City transport hubs and public transport
City Design online course || Part 3
Every lesson in this part contains:
- brief text description
- short video
- links to main definitions
- links to further readings (wiki readings or recommended links)
All in all one lesson represents a direction to study the topic more deeply.
There’re 8 lessons that cover city transport hubs and public transport.
First 4 lessons describe inner city communications, how citizens are transported, what objects (i.e. station, terminus, stop, etc.) and other infrastucture elements (i.e. railways, electric wires, etc.) are required.
Next 4 lessons tells how cities communicate, what objects were built to provide intercity communication and how they evolved over time (from seaports to spaceports).

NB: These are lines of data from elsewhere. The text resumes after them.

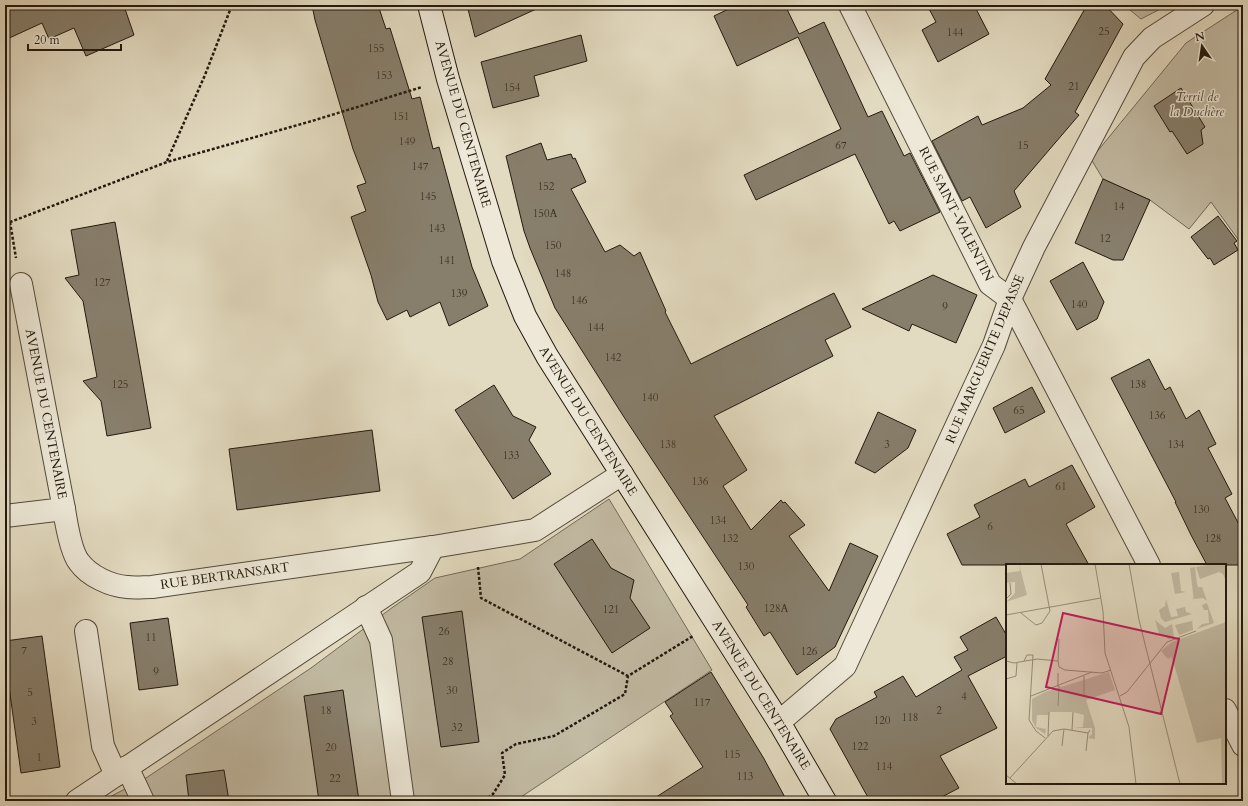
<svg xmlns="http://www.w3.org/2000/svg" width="1248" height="806" viewBox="0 0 1248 806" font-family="Cardo,serif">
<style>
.green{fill:#c2baa3;stroke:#726a58}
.building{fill:#877e6b;stroke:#23190e}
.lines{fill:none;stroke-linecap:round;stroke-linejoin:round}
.minor-casing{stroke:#534a3b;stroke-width:24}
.secondary-casing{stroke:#23190e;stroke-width:24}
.path{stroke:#23190e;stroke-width:2.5;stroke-dasharray:3 2;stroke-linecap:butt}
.minor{stroke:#ede8d7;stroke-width:22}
.secondary{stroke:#ede8d7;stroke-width:22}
.labels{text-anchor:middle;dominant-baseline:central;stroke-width:3;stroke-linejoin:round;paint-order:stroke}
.number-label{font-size:11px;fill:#3c3225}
.park-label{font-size:13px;font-style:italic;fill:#53493b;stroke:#ede8d7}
.street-label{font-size:13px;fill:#23190e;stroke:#ede8d7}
.inset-road{fill:none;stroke:#968d79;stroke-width:1}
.view{fill:#c2185b;fill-opacity:0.15;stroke:#c2185b;stroke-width:2}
.inset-edge{fill:none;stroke:#23190e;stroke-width:2}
</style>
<rect width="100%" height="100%" fill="#e3dbc1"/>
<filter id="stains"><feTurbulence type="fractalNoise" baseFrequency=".005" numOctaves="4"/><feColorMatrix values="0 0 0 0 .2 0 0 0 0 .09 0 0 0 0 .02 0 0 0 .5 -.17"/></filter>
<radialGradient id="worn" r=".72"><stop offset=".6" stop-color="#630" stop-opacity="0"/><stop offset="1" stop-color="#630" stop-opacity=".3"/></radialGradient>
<g class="green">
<path d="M1124,5H1168L1141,19Z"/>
<path d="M1243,6V246L1211,202L1189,229L1150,200L1103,179L1091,159L1186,43Z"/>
<path d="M609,499L712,670L515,801H102L146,778L311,668L393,607L435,578L520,559Z"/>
</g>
<g class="building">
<path d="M5,5H128L124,6L134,35L86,56L74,28L49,39L42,23L5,40Z"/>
<path d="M312,5H378L386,29L390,28L412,99L420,97L433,149L439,147L472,267L488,306L449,326L440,302L410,317L407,310L387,320L378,302L371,275L351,217L366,211L357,186L366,183L353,149L315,20Z"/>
<path d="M467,5H545L475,37Z"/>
<path d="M737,5H785L799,34L824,22L868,117L882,111L904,156L910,153L940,212L900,231L894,221L889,224L855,154L756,200L744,175L841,129L798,37L737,66L714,16Z"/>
<path d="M927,5H974L989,34L938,62L922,30L936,22Z"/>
<path d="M1087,5H1105L1123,24L1075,112L1079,115L1014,191L1021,207L986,228L970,197L962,201L932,141L978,116L982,125L1023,108L1051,85L1045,79Z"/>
<path d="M581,35L587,61L534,76L539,96L493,108L481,62Z"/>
<path d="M1181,88L1205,127L1201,130L1203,144L1187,154L1172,131L1170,132L1154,106Z"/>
<path d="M541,143L547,160L571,154L573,159L575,158L586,182L571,189L605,252L620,245L634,256L640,252L666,311L665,312L691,364L834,293L851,327L825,340L833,356L714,416L747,470L723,486L751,530L781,500L783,503L785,502L805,525L789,536L829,591L850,543L878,556L835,647L797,675L770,632L764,636L746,607L748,605L622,414L555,308L530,248L524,231L506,156Z"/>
<path d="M1103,179L1150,200L1123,260H1113L1075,243Z"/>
<path d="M1218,216L1237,241L1234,243L1238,250L1214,265L1210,258L1208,259L1191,237Z"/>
<path d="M115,222L151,428L107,436L101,401L83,381L97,377L83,301L65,278L79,275L71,230Z"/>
<path d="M1083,262L1104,302L1097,319L1077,330L1050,281Z"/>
<path d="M933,275L977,295L956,343L912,324L909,331L862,309Z"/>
<path d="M1149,359L1165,390L1170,387L1186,419L1199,410L1216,444L1208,448L1232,494L1225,498L1243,532V565H1207L1191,535L1175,502H1176L1111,378Z"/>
<path d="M494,385L513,416L536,427L529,440L551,474L513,499L455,410Z"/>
<path d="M1032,387L1045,412L1005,433L993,408Z"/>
<path d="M878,412L916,430L908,448L875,473L855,463Z"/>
<path d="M372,430L380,491L237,510L229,449Z"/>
<path d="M1072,465L1095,507L1066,524L1089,565H962L947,534L980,517L974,505L1025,479L1029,487Z"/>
<path d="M592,539L611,568L634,580L630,598L650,628L612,653L554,564Z"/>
<path d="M462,611L479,742L441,747L422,617Z"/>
<path d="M996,617L1007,636V656L968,676L997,728L940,756L959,788L934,801H870L830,729L836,719L877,697L874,692L903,676L916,697L962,670L954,657L968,650L960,637Z"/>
<path d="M168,618L178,685L139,690L130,623Z"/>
<path d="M42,636L60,767L21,773L5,658V641Z"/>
<path d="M711,672L763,757L787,801H650L703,767L670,716L673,714L665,702Z"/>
<path d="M343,690L359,801H319L304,696Z"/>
<path d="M224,770L229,801H189L186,775Z"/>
</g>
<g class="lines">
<g class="minor-casing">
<g id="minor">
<path d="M850,5L990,284L1010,299L1149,565"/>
<path d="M64,509C66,522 71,552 79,562C89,576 111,586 127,587C135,588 144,587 152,587L433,547L535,530L622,474"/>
<path d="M5,516L64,509L21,284"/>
<path d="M366,607L381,640L403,801"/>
<path d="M86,631L103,746L116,775"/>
<path d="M1225,710L1243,745"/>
<path d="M779,722L845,666L994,345L1010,299L1034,247L1134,57L1152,38L1203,5"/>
<path d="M127,767L143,801"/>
<path d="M77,801L420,572L433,547"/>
</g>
</g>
<g class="secondary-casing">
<path id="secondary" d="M429,5L448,79L503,261L525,316L547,356L779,722L825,801"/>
</g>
<g class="path">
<path d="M167,161L205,75L232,5"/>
<path d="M10,222L16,258"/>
<path d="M5,224L167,162L312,121L422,87"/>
<path d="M478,567L481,598L628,676"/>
<path d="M484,801L493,794L505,775L502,753L516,744L554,736L625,694L628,676L693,636"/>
</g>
<use href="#minor" class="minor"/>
<use href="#secondary" class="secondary"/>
</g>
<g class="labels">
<g class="number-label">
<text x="1104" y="31">25</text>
<text x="955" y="32">144</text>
<text x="376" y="48">155</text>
<text x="384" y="75">153</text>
<text x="1074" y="86">21</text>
<text x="512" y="87">154</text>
<text x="401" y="116">151</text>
<text x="407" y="141">149</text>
<text x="841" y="145">67</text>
<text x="1023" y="145">15</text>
<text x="420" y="166">147</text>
<text x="546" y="186">152</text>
<text x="428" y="196">145</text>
<text x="1119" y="206">14</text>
<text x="545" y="213">150A</text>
<text x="437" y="228">143</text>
<text x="1105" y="238">12</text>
<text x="553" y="245">150</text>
<text x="447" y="260">141</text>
<text x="563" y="273">148</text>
<text x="102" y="282">127</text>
<text x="459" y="293">139</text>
<text x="579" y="300">146</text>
<text x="1079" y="304">140</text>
<text x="945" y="306">9</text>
<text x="596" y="327">144</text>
<text x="613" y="357">142</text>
<text x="120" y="384">125</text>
<text x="1138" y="384">138</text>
<text x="650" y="397">140</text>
<text x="1019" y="410">65</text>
<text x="1157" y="415">136</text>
<text x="668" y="444">138</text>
<text x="887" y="444">3</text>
<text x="1176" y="444">134</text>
<text x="511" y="455">133</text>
<text x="700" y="481">136</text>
<text x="1061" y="486">61</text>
<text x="1201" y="509">130</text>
<text x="718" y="520">134</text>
<text x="990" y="526">6</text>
<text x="730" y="538">132</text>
<text x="1213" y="538">128</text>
<text x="746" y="566">130</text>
<text x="776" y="608">128A</text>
<text x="611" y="609">121</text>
<text x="444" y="631">26</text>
<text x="151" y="637">11</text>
<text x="24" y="650">7</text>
<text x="809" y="651">126</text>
<text x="448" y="661">28</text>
<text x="156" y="671">9</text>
<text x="452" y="690">30</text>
<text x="30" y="692">5</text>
<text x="964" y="696">4</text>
<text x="702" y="702">117</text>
<text x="326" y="710">18</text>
<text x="939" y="710">2</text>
<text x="910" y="717">118</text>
<text x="882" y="720">120</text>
<text x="34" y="721">3</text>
<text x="457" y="727">32</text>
<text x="860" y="746">122</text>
<text x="331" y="747">20</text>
<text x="732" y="754">115</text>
<text x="39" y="757">1</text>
<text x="884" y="766">114</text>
<text x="745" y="776">113</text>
<text x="335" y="778">22</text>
</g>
<g class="park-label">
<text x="1197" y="97">Terril de<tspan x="1197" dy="15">la Duchère</tspan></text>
</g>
<g class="street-label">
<text transform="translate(463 124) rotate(74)">AVENUE DU CENTENAIRE</text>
<text transform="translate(956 214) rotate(63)">RUE SAINT-VALENTIN</text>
<text transform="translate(985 359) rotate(-67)">RUE MARGUERITE DEPASSE</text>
<text transform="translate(46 414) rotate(79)">AVENUE DU CENTENAIRE</text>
<text transform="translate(588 421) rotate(58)">AVENUE DU CENTENAIRE</text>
<text transform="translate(225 576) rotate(-8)">RUE BERTRANSART</text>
<text transform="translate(761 695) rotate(58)">AVENUE DU CENTENAIRE</text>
</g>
</g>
<g transform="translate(1006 564)">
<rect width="220" height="220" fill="#e3dbc1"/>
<path d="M13,0L21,31L0,38L9,29V18L0,19V9L14,7ZM207,0H220V17L217,10L213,8L194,15L190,3ZM189,3L191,20L192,23H196L201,37L197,34L188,35V38L184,4ZM173,8L175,27L180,28L169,30L165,9ZM160,35L165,53L172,52L170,45L179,43L180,48L186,50L159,58L155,54L153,46L159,42ZM201,39L208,59L191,65L196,60L203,59L202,46H198L196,41ZM186,55L187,66L173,71L169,61L186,57ZM149,56L159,64L166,60L168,73L162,75L159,71L153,70ZM220,58V220H216L215,174L191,179L168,100L165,93L162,95L155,87L166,78ZM103,108L109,126L80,136L89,164V175L82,174L86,170V164H68L77,163L78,151L67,148H43L42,151H31L30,163L40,165L39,170L30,164L26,156V135L39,128Z" fill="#c2baa3"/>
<path class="inset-road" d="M89,0L97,47L99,89L123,163L130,220M123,0L133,56L174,220M0,35L5,30L4,19M15,49L30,61L36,59L44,47L35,0M0,51L95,34M0,97L8,99L31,95L52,97L53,75M18,97L21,91H27L23,156L30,167L39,174M52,97L53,103L59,106L96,109L105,106M0,115L10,112L11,99M52,123V109M25,132L86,108M78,132V112M114,132L121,128L161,78L190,67M52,142L53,122M66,166L67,148M42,172L43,148M56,182L58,165M80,187L82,169M0,211L11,220M4,214L47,167L58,165L82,169L84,166"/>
<path class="view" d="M57,49L173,75L155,150L40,123Z"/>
<rect width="220" height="220" class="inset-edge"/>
</g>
<rect width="1248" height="806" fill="none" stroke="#e3dbc1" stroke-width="20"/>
<rect x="6" y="6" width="1236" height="794" fill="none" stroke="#23190e" stroke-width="2"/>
<rect x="10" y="10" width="1228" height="786" fill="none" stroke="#23190e"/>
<g transform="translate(1202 46) rotate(347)" stroke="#ede8d7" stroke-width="3" paint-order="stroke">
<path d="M0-3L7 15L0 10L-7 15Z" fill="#23190e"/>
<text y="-6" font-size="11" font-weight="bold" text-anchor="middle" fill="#23190e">N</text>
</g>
<path d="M28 44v6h93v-6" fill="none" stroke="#23190e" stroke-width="2"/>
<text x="34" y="44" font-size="12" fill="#23190e" stroke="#ede8d7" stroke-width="3" paint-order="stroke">20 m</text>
<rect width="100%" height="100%" filter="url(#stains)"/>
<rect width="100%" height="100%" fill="url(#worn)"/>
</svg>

A. Inner city communication
There’re 4 questions worth studying when talking about the inner city communication and public transport:
- how to design, plan and map transport hubs (i.e. rapid transit stations) in the city (horizontal view);
- what elements determine a transport hub (i.e. a station sign and a shelter for a bus stop);
- what infrastructure is required for public transport and to connect transport hubs (i.e. railways and electric wires for trams);
- how to locate transport hubs (i.e. helipads) in the city (vertical view).
There’re different network topologies of the rapid transit.
Commonly a bus stop is defined by a set of elements, including a bus stop sign or a shelter.
For more details please have a look at “Bus Stop Guidelines Brochure” (2009) by Washington Metropolitan Area Transit Authority, “Bus Stop Infrastructure Guidelines” (2009) by Auckland Regional Transport Authority or “Bus Rapid Transit Stations and Stops” (2010) by American Public Transportation Association.
Recommended: “The Bus” comics by Paul Kirchner.
Helipads can be placed at special parks, on rooftops of office buildings (where it is displayed the weight limit and the maximum rotor diameter) or hospitals and police stations. Also there’re helicopter deck on ship and oilrigs. There’re even portable helipads.
B. How cities communicate
Next lessons show how intercity transport hubs evolved:
- first there was a port, i.e. a seaport;
- then when the first rail transport appeared large cities began to build train stations;
- with the development of aircrafts cities needed airports;
- finally the most advanced and future-oriented transport hubs were introduced — spaceport.
Port is a place where ships can dock.
Also at seaports it is possible to transfer cargo and passengers.
Coastal cities had a clear answer where a city center was situated and where to put a port. But when there were no access to rivers or seas cities had other transport hubs. In case of train stations a terminus was located closely to the city center and suburbs had some additional stops.
Air transport allows faster travelling between cities on long distances. For example, comparing by ship transporting.
Still on short distances travelling by train is comparable.
Spaceport is the only transport hub that is not required by the city, but more like the otherwise — spaceports need cities as an infrastructure.